---------- EXTRACTED RECORDS ----------

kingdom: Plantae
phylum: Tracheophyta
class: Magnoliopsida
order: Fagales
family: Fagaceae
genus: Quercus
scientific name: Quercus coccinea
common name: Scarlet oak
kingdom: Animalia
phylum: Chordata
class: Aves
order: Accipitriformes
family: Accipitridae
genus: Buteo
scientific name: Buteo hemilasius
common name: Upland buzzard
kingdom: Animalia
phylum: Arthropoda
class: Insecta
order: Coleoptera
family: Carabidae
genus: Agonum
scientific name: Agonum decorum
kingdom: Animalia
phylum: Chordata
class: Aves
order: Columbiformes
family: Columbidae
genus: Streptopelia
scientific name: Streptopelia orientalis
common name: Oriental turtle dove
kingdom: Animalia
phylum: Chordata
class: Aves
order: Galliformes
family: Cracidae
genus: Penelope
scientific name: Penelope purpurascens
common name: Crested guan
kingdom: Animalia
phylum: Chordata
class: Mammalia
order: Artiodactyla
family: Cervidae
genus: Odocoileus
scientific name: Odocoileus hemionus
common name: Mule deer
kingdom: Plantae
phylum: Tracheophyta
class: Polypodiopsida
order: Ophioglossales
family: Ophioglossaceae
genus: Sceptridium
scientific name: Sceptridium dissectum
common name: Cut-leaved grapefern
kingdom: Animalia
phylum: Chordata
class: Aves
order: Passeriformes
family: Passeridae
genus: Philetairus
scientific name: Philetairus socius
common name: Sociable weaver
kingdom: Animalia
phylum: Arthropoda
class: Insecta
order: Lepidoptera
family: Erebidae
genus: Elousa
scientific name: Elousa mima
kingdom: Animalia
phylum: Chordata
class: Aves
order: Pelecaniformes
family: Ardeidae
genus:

----------

* [REQUIRED TASK]
Can you reproduce every line of the entries above, word for word?

* [RESULT]
kingdom: Plantae
phylum: Tracheophyta
class: Magnoliopsida
order: Fagales
family: Fagaceae
genus: Quercus
scientific name: Quercus coccinea
common name: Scarlet oak
kingdom: Animalia
phylum: Chordata
class: Aves
order: Accipitriformes
family: Accipitridae
genus: Buteo
scientific name: Buteo hemilasius
common name: Upland buzzard
kingdom: Animalia
phylum: Arthropoda
class: Insecta
order: Coleoptera
family: Carabidae
genus: Agonum
scientific name: Agonum decorum
kingdom: Animalia
phylum: Chordata
class: Aves
order: Columbiformes
family: Columbidae
genus: Streptopelia
scientific name: Streptopelia orientalis
common name: Oriental turtle dove
kingdom: Animalia
phylum: Chordata
class: Aves
order: Galliformes
family: Cracidae
genus: Penelope
scientific name: Penelope purpurascens
common name: Crested guan
kingdom: Animalia
phylum: Chordata
class: Mammalia
order: Artiodactyla
family: Cervidae
genus: Odocoileus
scientific name: Odocoileus hemionus
common name: Mule deer
kingdom: Plantae
phylum: Tracheophyta
class: Polypodiopsida
order: Ophioglossales
family: Ophioglossaceae
genus: Sceptridium
scientific name: Sceptridium dissectum
common name: Cut-leaved grapefern
kingdom: Animalia
phylum: Chordata
class: Aves
order: Passeriformes
family: Passeridae
genus: Philetairus
scientific name: Philetairus socius
common name: Sociable weaver
kingdom: Animalia
phylum: Arthropoda
class: Insecta
order: Lepidoptera
family: Erebidae
genus: Elousa
scientific name: Elousa mima
kingdom: Animalia
phylum: Chordata
class: Aves
order: Pelecaniformes
family: Ardeidae
genus:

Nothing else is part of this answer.